▶ **What to do**:
(a) From the prayer outline, quote the passage from "2. We must have" to "Gethsemane (Luke 22:42)." word for word.
(b) Translate this sentence from the prayer outline into Spanish: "It is for this reason that we need to study prayer."

One of the greatest blessings enjoyed by Christians in this life is the privilege of prayer, by which we can approach God. Through prayer, the Christian can find forgiveness for sins (1 John 1:9), peace to replace anxiety (Philippians 4:6-7), and strength from God through His Spirit (Ephesians 3:14-16). For such reasons, Paul frequently exhorted Christians to be diligent in their prayers (Ephesians 6:18; Colossians 4:2; 1 Thessalonians 5:17).

However, Jesus knew that people would become slack in their prayers (Luke 18:1). It is for this reason that we need to study prayer.

I. The Characteristics Of Prayer

A. Prayer must be offered in faith.

  1. Jesus said that if we ask in faith, we will receive (Matthew 21:22).
  2. We must have faith in God, and in His ability to answer (Hebrews 11:6).
  3. Otherwise, prayer will not be answered (James 1:5-8).
  4. Is our faith weak? Then increase it with the help of God’s word (Romans 10:17).

B. Prayer must be offered with a spirit of humility.

  1. The Pharisee had no humility (Luke 18:9-14).
  2. Psalm 34:18 says, “The Lord is nigh unto them that are of a broken heart; and saveth such as be of a contrite spirit.”
  3. James 4:6 says, “God resisteth the proud, but giveth grace to the humble.”

C. Prayer must be offered in harmony with God’s will.

  1. God answers prayer that is offered according to His will (1 John 3:22; 5:14; cf. Matthew 17:4; 18:15; Mark 4:33; John 7:51; Acts 23:35; 28:28).
  2. Jesus provided the example for us in His prayers at Gethsemane (Luke 22:42).

▶ **Supplied material**:
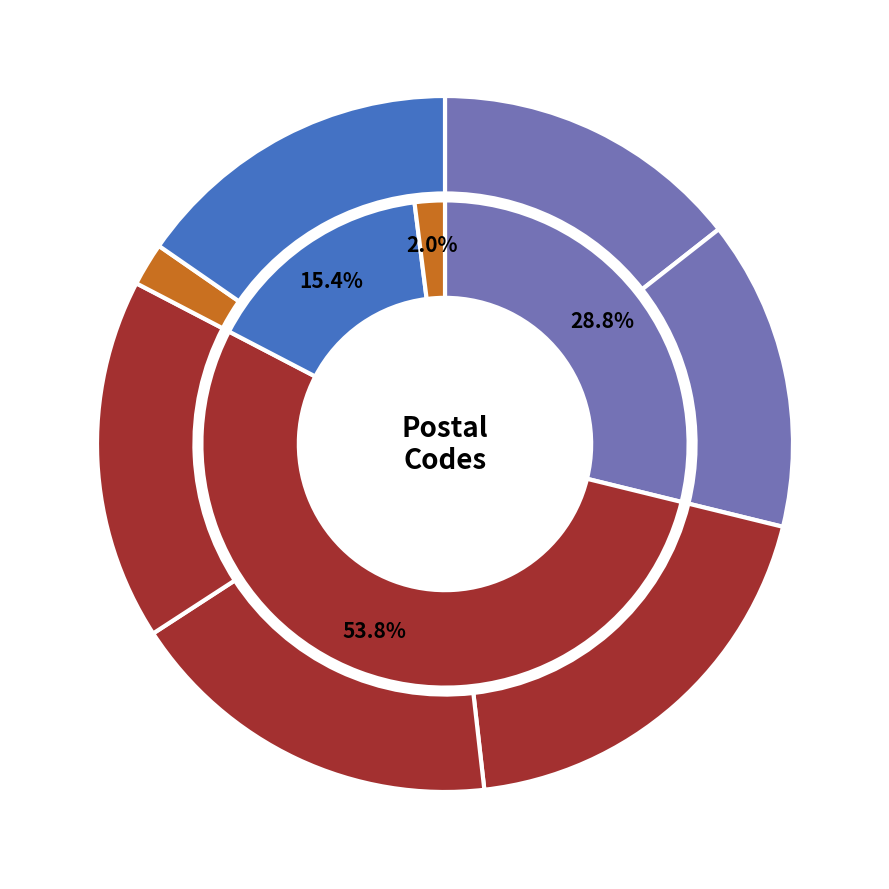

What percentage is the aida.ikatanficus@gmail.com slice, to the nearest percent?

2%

▶ **Answers for the tasks**:
(a)
2. We must have faith in God, and in His ability to answer (Hebrews 11:6).
  3. Otherwise, prayer will not be answered (James 1:5-8).
  4. Is our faith weak? Then increase it with the help of God’s word (Romans 10:17).

B. Prayer must be offered with a spirit of humility.

  1. The Pharisee had no humility (Luke 18:9-14).
  2. Psalm 34:18 says, “The Lord is nigh unto them that are of a broken heart; and saveth such as be of a contrite spirit.”
  3. James 4:6 says, “God resisteth the proud, but giveth grace to the humble.”

C. Prayer must be offered in harmony with God’s will.

  1. God answers prayer that is offered according to His will (1 John 3:22; 5:14; cf. Matthew 17:4; 18:15; Mark 4:33; John 7:51; Acts 23:35; 28:28).
  2. Jesus provided the example for us in His prayers at Gethsemane (Luke 22:42).

(b) Es por esta razón que necesitamos estudiar la oración.